According to the first annual report of the Commissariat for Renewable Energies and Energy Efficiency (Cerefe), two new factories for the production of solar panels will soon see the light of day in Algeria. These installations built by Milltech and Zergoun Green Energy can supply 260 MWp of solar panels per year.
Algeria is putting in place major means to achieve its energy objectives, notably the production of electricity from solar energy. The North African country will soon have two new solar panel production plants. The Commissariat aux énergies renouvelables et à l’efficacité énergétique (Cerefe) noted this in its first annual report recently published in Algeria.

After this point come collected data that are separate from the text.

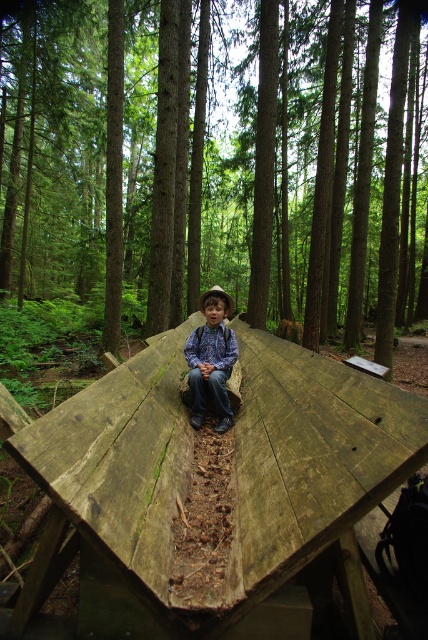
Based on the photo, can you confirm if wooden log at center is taller than wooden plank at center?

Indeed, wooden log at center has a greater height compared to wooden plank at center.

In order to click on wooden log at center in this screenshot , I will do `click(211, 170)`.

Is point (83, 269) positioned behind point (249, 620)?

Yes, it is.

Find the location of a particular element. wooden log at center is located at coordinates (211, 170).

Between point (76, 70) and point (222, 298), which one is positioned behind?

Point (76, 70)

Can you confirm if wooden log at center is thinner than blue denim jeans at center?

No, wooden log at center is not thinner than blue denim jeans at center.

Find the location of a particular element. wooden log at center is located at coordinates (211, 170).

Find the location of a particular element. The image size is (428, 640). wooden log at center is located at coordinates [211, 170].

Which is in front, point (101, 632) or point (222, 301)?

Point (101, 632) is in front.

Can you confirm if wooden plank at center is thinner than blue denim jeans at center?

Incorrect, wooden plank at center's width is not less than blue denim jeans at center's.

Does point (160, 365) come behind point (216, 332)?

No, (160, 365) is closer to viewer.

Find the location of a particular element. The image size is (428, 640). wooden plank at center is located at coordinates (228, 484).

According to Cerefe, the factory under construction in the industrial zone of Boukherana, near Chelghoum El Aid (400 km from Algiers), will be commissioned before the end of 2020. It belongs to Milltech which plans to supply 100 MWp of solar panels per year. “Thanks to our ability to produce standard and high voltage (1500 V) modules in monocrystalline and polycrystalline technologies (PERC modules to come), glass-glass and bifacial modules, as well as half cut cell modules, we believe that our product series, proudly manufactured in Algeria according to the strictest industry standards and TUV certified (standard 61215), can easily meet and exceed all of our customers’ expectations, both in Algeria and abroad,” explains the Algerian company.
A factory in Ouargla
Another factory is under construction in the wilaya of Ouargla, with an expected capacity of 160 MWp of solar panels per year. Both factories will have a production capacity of 260 MWp of solar panels per year. A total of four solar panel production units will supply the Algerian and sub-regional market.

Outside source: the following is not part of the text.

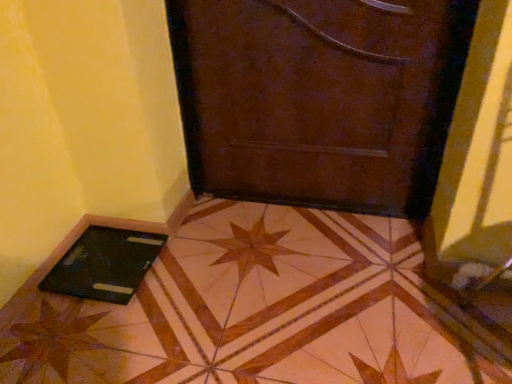
Question: Could you tell me if black glossy laptop at lower left is turned towards black matte tablet at lower left?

At the same time, a factory is being built in Algeria for the production of solar panels and other equipment, notably the assembly structures for the modules. This other project is being developed within the framework of a joint venture between the Algerian company SPS (Système Panneaux Sandwichs) and Qi-Energy, a company based in Dubai in the United Arab Emirates.
These initiatives support the Algerian government’s energy policy which aims to produce 27% of the country’s electricity from renewable sources by 2027, i.e. a production capacity of 22 000 MW.